Texto de referência.

Na era das tecnologias da comunicação, declínio da arte do diálogo é ideia prematura

PETER BURKE
COLUNISTA DA FOLHA

Muitos livros já foram escritos sobre a arte da conversa, vários deles recentemente. Um dos temas recorrentes é que a arte da conversa vem perdendo força nos últimos 50 anos, ou mesmo há mais tempo. O tema ganha ênfase em "Conversation - A History of a Declining Art" [Conversação - Uma História de uma Arte em Declínio, Yale University Press], do norte-americano Stephen Miller.
De acordo com o autor, a era de ouro da conversação foi o século 18, especialmente na Inglaterra de David Hume [filósofo], Samuel Johnson [poeta e crítico] e seus amigos. Miller não nega a importância da contribuição francesa, tampouco presta muita atenção a ela.
Ele tem pouco de bom a dizer sobre as práticas em seu próprio país, mesmo no século 19, mas até o século 19 parece bom comparado ao que ele tem a dizer sobre os "modernos inimigos da conversação", de Norman Mailer [escritor] ao rapper Eminem, e sobre "as maneiras como hoje deixamos de conversar".
Devemos, é claro, cuidar para não idealizar ou exagerar as virtudes do "mundo conversador que perdemos", quer destaquemos as cortes da Itália renascentista (como a de Urbino, descrita vividamente por Baldassare Castiglione em seu "O Cortesão"), os salões parisienses dos séculos 17 e 18 (com anfitriãs como a marquesa de Rambouillet) ou as tavernas e os clubes de Londres ou Edimburgo no século 18.
Johnson, afinal, era um grande orador, mas não está claro que ouvisse os outros oradores o suficiente para ser descrito como grande praticante do diálogo. O relato de Miller é demasiado pessimista e simplista. Mesmo assim, a ideia de uma arte em declínio é um artifício útil, pois nos encoraja a formular perguntas sobre a natureza da conversação e também sobre as condições materiais, sociais e culturais que tornaram a boa conversa possível no passado e que podem possibilitá-la hoje ou no futuro.
Em um espaço limitado, é provavelmente melhor nos concentrarmos em dois pontos, um relativo à especialização das formas de conversa e o outro sobre os espaços ou lugares em que essas formas de conversa acontecem.

Problema a resolver. De acordo com o texto de referência, qual século Stephen Miller aponta como a era de ouro da conversação? Baseie-se exclusivamente no texto de referência.

Itens extraídos de um conjunto de dados.

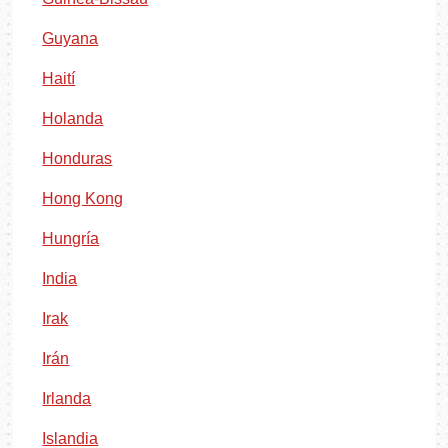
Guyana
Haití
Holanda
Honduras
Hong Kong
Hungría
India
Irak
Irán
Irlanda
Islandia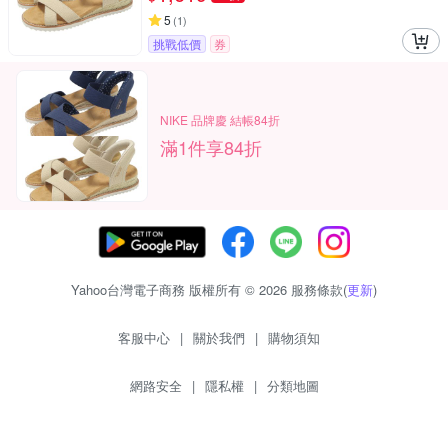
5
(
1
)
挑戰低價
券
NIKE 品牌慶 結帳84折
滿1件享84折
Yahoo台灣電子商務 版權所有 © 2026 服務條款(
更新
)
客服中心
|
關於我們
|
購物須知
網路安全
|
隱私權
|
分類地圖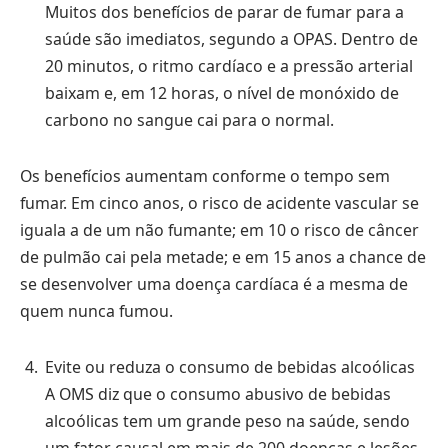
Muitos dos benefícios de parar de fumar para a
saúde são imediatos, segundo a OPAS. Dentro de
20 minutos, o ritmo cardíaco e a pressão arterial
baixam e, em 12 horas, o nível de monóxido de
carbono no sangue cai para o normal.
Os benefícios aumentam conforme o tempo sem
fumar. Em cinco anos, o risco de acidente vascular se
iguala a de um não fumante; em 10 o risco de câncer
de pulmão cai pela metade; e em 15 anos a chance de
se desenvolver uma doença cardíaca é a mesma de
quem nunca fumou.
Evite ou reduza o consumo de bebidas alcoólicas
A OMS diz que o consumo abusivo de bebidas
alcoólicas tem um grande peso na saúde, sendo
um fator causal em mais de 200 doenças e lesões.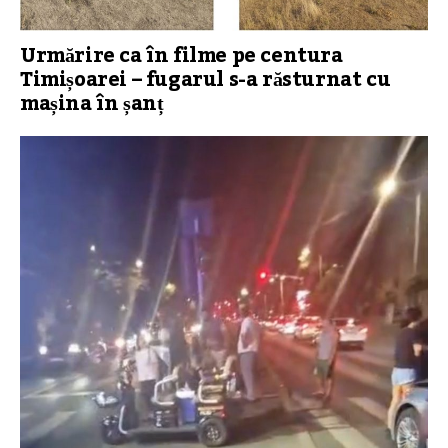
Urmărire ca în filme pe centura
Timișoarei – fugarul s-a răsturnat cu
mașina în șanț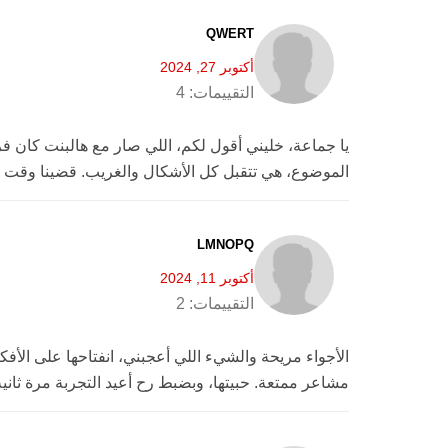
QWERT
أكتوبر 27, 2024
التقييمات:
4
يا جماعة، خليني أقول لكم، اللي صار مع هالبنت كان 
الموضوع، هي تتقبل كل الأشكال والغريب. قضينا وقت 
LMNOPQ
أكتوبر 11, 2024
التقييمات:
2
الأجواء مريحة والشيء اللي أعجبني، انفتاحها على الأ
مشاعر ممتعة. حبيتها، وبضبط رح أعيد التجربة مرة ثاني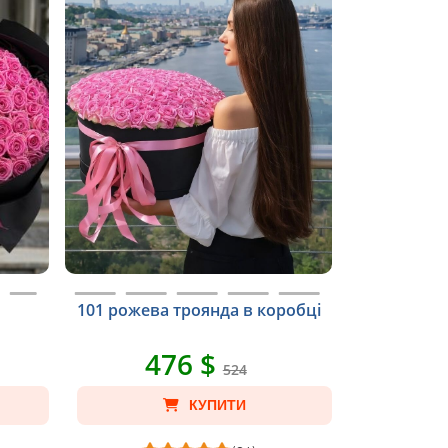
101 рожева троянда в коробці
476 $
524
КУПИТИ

Resposta. O século 18, especialmente na Inglaterra de David Hume e Samuel Johnson.